I started having what I know now to be withdrawal symptoms, but I had no idea what they were at the time. I knew whatever that feeling was, alcohol made it go away…so of course, I kept drinking. I was trapped. That, to me, is addiction – feeling trapped by your vice to avoid putting your body in more danger. The alcohol that was literally ready to kill me was what I turned to, to feel better.
Through this time, I went through a great career. It went downhill fast. It was obvious why, but I didn’t care. Drinking made that better, too. I didn’t have to feel bad about it if I drank. I had fallen in and out of love in relationships. My relationships started out in bliss and deteriorated. For these, too, the reason was obvious. I did not have to care about it because alcohol made it better. I drove drunk without a care in the world – with a mixed drink in a water bottle in the cup holder and probably one or two under my seat. For whatever reason though, DUIs or accidents were not in my cards. I did not have to truly deal with anything – pain, sadness, consequences, fear – nothing.
At the peak of my 10 years drinking, there was one night I was alone staying at my then, girlfriend’s apartment. I was “happy” to be alone. No one knew the address, no one around except the cheap half gallon of vodka. This weekend though, sharp pain was growing in my abdomen. I was trying to drink my way through it. My stomach was starting to swell. I had no idea what was going on. I ended up calling my mom who insisted we rush to the ER.
I was taken in for vitals. They admitted me immediately to a room bypassing the long wait as a critical patient. I remember doctors rushing quickly and repeatedly checking vitals telling me to stay awake. The frequency of drinking (probably an understated amount…because we do that) came up as a topic. They brought me back for a CAT scan.
Many heavy drinkers experience Pancreatitis and can testify to how unbearable it is. What the scan revealed for me is that my Pancreas had exploded– the swelling a result of fluids filling my abdomen. The room filled quickly with doctors and nurses rushing around, hooking me up to machines, sticking me with needles and IVs. I do remember coincidently, that one of the ER nurses was one of my ex-girlfriends. She later told me that I had coded a couple of times during that rush.
I remember waking up in a dark room after that. I did not know it at the time, but I was in intensive care, near death, waiting on a doctor who was paged for emergency surgery.

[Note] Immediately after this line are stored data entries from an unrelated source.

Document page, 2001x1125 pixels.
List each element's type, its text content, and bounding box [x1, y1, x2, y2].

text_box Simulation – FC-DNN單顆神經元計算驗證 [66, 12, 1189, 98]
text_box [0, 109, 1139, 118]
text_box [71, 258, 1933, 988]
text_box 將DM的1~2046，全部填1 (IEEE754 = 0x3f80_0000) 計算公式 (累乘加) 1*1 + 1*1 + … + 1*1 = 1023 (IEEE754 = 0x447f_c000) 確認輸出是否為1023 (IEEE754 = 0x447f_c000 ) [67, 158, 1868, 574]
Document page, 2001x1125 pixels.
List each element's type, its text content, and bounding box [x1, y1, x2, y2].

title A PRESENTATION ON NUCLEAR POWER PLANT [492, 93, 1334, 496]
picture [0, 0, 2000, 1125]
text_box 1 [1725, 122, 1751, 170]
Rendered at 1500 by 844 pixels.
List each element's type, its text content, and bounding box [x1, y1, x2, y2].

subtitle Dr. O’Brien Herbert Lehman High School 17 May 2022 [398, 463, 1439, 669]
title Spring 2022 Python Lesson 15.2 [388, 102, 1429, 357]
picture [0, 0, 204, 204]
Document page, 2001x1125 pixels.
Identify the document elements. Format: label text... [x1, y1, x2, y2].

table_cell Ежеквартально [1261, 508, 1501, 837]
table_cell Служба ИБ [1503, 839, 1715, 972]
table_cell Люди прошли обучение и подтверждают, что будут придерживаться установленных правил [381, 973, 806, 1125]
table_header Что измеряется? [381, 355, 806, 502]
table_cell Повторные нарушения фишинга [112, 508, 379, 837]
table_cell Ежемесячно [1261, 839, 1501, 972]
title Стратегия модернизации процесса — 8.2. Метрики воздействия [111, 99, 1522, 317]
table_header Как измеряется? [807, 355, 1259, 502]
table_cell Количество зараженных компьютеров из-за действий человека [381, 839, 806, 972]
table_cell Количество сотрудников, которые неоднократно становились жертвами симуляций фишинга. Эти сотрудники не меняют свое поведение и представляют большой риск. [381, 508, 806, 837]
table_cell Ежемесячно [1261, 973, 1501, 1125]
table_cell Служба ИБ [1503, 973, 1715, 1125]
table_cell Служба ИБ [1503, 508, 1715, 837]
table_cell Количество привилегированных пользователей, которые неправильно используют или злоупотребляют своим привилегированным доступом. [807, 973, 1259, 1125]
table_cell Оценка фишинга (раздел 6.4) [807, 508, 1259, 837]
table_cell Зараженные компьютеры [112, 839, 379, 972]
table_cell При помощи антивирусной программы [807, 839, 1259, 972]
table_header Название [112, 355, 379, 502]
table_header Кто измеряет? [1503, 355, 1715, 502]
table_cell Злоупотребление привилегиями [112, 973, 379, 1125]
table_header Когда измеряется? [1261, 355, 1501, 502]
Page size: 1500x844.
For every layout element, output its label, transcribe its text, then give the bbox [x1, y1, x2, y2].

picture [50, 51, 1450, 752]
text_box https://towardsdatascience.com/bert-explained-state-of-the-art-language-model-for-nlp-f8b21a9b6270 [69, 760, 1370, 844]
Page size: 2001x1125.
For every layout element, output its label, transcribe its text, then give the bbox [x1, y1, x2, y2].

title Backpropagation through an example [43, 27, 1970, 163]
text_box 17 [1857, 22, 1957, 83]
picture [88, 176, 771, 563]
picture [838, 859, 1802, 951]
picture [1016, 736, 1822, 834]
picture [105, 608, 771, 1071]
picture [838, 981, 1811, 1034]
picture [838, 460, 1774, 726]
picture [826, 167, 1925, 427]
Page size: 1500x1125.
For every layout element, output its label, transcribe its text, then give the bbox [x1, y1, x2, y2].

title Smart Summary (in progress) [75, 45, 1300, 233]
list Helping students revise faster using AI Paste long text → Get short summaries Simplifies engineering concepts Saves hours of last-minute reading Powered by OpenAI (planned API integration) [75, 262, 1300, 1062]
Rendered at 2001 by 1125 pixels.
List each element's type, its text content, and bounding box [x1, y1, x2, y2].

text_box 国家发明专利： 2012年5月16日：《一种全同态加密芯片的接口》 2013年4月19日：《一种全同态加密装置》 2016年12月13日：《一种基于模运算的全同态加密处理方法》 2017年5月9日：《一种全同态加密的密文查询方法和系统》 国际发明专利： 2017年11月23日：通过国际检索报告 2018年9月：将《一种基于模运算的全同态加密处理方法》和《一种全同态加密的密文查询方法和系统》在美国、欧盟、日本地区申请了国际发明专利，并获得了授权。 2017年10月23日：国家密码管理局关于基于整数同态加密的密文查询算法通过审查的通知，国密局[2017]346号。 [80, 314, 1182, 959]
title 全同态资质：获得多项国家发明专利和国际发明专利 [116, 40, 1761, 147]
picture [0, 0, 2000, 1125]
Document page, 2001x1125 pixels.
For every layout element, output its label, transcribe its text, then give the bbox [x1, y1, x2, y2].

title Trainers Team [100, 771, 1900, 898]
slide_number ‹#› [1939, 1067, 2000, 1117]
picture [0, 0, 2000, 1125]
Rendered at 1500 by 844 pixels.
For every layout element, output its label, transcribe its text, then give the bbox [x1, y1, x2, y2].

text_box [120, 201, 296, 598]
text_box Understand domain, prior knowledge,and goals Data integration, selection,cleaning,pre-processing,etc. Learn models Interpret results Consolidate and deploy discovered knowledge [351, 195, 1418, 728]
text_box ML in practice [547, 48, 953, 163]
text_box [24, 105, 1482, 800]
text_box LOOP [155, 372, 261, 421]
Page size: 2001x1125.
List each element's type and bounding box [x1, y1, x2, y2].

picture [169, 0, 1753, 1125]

My next memory after that night was waking up confused and unable to speak. Tubes and machines everywhere I looked. I also learned that nearly two months had passed. I had been in a coma after multiple surgeries. The doctors later told me that, when I had come in, my chance of surviving was estimated at 10%. My mom later told me she was called multiple times suggesting she rush in because I wasn’t expected to make it.
I spent another month in the hospital after that for rehabilitation. Three months in a hospital bed, I had to regain strength to breathe, swallow and walk again on my own.
That experience scared me so much, I never drank again.
I went back to drinking not long after recouping. I finally attended my first rehab…and went back to drinking shortly after.
After many tries, short spirts of sobriety, and multiple trips to hospitals, I went to my last rehab in 2014. I was so tired of being sick, tired, weak and trapped. I followed what everyone asked me to do and stuck to meetings, sponsors and family. I opened up and was honest with others what I was going through. I was hearing others in sobriety flying the pink cloud and saying how great things were. Things are great, but great means something different to me. It means that I have real world experiences – good and bad. I deal with them as me, not through alcohol. Am I cured? No. I am still an alcoholic. After 5 years sober, can I pick up just one, well-deserved beer and drink it like a normal person? Absolutely not. I know who and what I am now and I am much better for that.